Brightman, Carol, and Larry Rivers. Larry Rivers: Drawings and Digressions. New York: C. N. Potter, 1979. In-depth, illustrated consideration of Rivers and his work.

Duyck, John, and Larry Rivers. Larry Rivers Paintings and Drawings 1951-2001. New York: Marlborough Gallery, 2006. Rivers’s life and art, including photographs of his work.

Hunter, Sam. Larry Rivers. New York: Harry N. Abrams, 1969. A contemporary look at the artist’s work, including photographs, biography, bibliography, and list of exhibitions.

Rivers, Larry. “Discussion of the Work of Larry Rivers.” Art News 60 (March, 1961).

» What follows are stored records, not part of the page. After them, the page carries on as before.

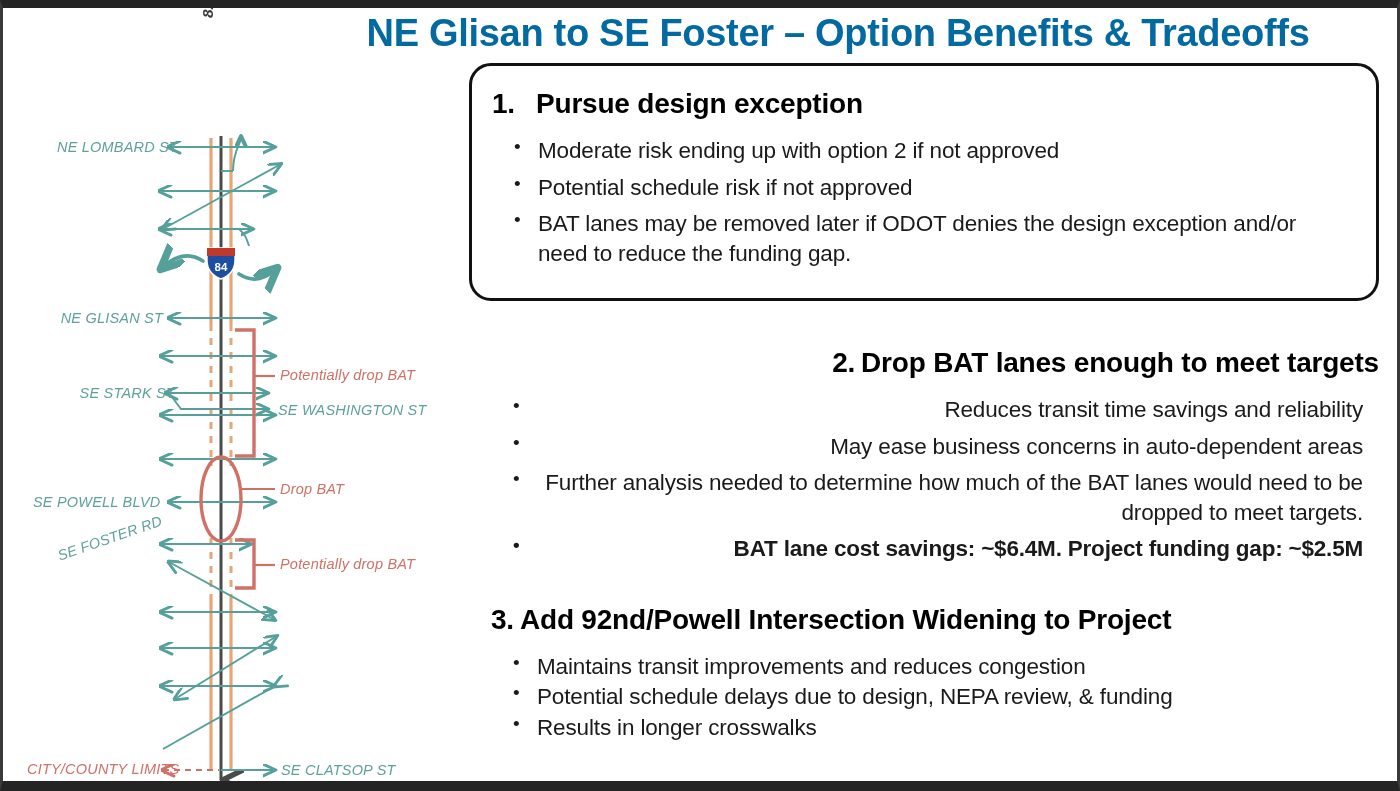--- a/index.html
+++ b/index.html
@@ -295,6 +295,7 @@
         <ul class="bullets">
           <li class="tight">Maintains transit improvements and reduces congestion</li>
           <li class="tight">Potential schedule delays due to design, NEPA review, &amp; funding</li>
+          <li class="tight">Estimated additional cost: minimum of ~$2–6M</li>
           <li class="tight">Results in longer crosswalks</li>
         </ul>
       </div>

Rivers comments on his own art and its place in the world.

‗‗‗‗‗‗‗, et al. Larry Rivers: Art and the Artist. New York: Thunder’s Mouth Press, 2002. Chronological stories by and about Rivers, including photographs of the artist and his associates.

Rivers, Larry, and Helen A. Harrison. Larry Rivers. New York: Harper Collins, 1984. A study of Rivers’s life, including photographs of the artist and his art.

Rivers, Larry, and Arnold Weinstein. What Did I Do? The Unauthorized Autobiography of Larry Rivers. New York: Thunder’s Mouth Press, 1992. Memoir revealing Rivers’s opinions about his art, his life, and his world.